#### TASK OBJECTIVE:
Answer these questions using the text below about voter registration during the coronavirus pandemic:
1. How many new voters does the Hispanic Federation aim to register in Florida?
2. What age range of young voters does NextGen Florida focus on turning out?
3. How many registrations had NextGen reached before the onset of the pandemic?

#### GIVEN TEXT:
..............................
For now, it’s unclear when the coronavirus pandemic will end and allow campaigns to return to person-to-person interaction.
The Hispanic Federation, which is also running a campaign to increase Latino participation in the Census 2020, has drafted a whole new plan to register voters online in the past several weeks, but does not expect to change its goal of registering 41,000 new voters in Florida and getting 500,000 Hispanics in Florida to actually cast ballots in November.
Other organizations have decided to make more significant cuts to their registration programs this year
“What we decided to do was put a hold on voter registration for the time being,” said Justin Atkins, Florida state director for NextGen Florida, an outreach group that focuses on turning out young voters, ages 18 to 35.
“We’re having conversations about what that ... looks like moving forward,” he added.
The group is now focusing on a robust vote-by-mail effort to make voting accessible for young people in the possible absence of traditional in-person voting and reaching out to young voters online.
“We realize that in a time like this, vote-by-mail is so important... something that we thought would be antiquated with millennials and Gen Z-ers, but is actually something they’re receptive to and willing to do,” Atkins said.
Atkins said NextGen had reached 12,000 registrations before the onset of the pandemic, just over half of its 20,000 registration goal. The group also did away with plans to reach another 10% of its registration goal during the summer months and the rest in the fall before the October 5 general election deadline to register voters.
For Forward Florida Action, the ambitious voter registration organization founded by Gillum, the challenges in pushing registration during the pandemic are exacerbated by his recent decision to leave public life. Earlier this month, Gillum announced he was entering a rehab program for alcohol abuse, days after he was found in a Miami Beach hotel room in an incident that involved suspected crystal meth.
..............................
Dataset entries:
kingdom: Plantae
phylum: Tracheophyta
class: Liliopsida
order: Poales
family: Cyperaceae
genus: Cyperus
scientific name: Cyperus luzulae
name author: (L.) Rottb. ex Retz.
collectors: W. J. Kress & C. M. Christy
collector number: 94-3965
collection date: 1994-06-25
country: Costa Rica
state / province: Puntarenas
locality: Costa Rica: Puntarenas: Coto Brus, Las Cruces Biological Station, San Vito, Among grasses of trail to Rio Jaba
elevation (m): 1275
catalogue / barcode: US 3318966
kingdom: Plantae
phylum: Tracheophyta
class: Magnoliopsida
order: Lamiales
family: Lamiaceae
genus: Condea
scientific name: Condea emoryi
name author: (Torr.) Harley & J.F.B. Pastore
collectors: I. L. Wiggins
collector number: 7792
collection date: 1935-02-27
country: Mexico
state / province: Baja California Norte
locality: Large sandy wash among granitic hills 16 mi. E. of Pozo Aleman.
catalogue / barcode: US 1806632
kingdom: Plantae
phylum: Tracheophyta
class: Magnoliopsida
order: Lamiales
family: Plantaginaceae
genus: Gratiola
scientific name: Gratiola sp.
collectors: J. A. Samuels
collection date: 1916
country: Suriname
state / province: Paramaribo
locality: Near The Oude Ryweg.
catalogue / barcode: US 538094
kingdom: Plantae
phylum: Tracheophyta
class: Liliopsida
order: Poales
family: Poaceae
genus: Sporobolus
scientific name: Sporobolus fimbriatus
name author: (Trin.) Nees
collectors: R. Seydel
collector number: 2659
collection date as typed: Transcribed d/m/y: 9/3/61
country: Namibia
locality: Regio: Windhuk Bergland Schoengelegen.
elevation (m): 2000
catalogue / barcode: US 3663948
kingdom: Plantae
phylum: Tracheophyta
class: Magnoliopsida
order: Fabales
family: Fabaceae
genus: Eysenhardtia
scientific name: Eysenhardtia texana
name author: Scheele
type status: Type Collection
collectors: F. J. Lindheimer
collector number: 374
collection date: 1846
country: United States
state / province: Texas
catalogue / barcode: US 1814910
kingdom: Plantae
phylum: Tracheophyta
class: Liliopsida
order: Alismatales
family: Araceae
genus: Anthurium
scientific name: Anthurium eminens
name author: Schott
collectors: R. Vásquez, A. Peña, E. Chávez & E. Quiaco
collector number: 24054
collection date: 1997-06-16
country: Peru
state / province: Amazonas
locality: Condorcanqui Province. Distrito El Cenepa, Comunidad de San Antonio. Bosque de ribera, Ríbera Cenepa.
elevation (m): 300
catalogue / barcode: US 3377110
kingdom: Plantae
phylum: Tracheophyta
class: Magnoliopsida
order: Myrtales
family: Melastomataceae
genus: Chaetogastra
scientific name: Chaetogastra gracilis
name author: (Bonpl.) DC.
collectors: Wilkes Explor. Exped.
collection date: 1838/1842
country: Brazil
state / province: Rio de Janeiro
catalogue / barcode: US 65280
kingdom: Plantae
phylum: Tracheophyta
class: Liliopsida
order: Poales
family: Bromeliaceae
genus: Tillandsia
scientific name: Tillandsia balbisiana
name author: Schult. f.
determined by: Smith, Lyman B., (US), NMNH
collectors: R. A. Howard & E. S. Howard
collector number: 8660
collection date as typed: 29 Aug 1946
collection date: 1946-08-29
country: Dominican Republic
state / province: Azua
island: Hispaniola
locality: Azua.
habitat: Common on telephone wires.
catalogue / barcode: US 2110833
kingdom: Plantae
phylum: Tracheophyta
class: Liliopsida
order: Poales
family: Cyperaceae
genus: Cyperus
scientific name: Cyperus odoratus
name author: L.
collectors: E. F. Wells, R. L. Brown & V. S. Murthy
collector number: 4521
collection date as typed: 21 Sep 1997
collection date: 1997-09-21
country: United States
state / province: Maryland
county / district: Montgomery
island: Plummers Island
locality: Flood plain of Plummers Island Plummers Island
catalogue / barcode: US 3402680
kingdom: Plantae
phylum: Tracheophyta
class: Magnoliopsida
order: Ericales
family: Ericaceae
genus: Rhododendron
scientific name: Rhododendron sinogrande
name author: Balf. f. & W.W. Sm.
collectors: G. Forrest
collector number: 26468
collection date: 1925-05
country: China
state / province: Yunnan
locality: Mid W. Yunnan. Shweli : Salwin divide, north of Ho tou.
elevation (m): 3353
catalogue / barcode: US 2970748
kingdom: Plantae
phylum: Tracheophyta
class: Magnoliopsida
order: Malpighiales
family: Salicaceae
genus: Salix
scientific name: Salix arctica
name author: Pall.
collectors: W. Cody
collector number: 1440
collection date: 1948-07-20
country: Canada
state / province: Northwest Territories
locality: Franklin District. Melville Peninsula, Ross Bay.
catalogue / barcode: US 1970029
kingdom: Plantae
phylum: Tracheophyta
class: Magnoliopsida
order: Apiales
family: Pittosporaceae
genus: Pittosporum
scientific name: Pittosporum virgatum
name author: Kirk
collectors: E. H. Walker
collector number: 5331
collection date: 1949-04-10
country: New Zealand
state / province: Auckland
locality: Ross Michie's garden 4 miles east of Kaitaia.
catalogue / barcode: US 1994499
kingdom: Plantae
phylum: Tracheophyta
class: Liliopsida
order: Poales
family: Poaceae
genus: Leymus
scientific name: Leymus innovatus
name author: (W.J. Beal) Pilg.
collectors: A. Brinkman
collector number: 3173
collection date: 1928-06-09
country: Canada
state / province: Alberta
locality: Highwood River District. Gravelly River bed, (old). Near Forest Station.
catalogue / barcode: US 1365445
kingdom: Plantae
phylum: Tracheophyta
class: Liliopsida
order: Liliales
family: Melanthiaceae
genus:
..............................
#### OUTPUT BELOW:
1. 41,000
2. Ages 18 to 35
3. 12,000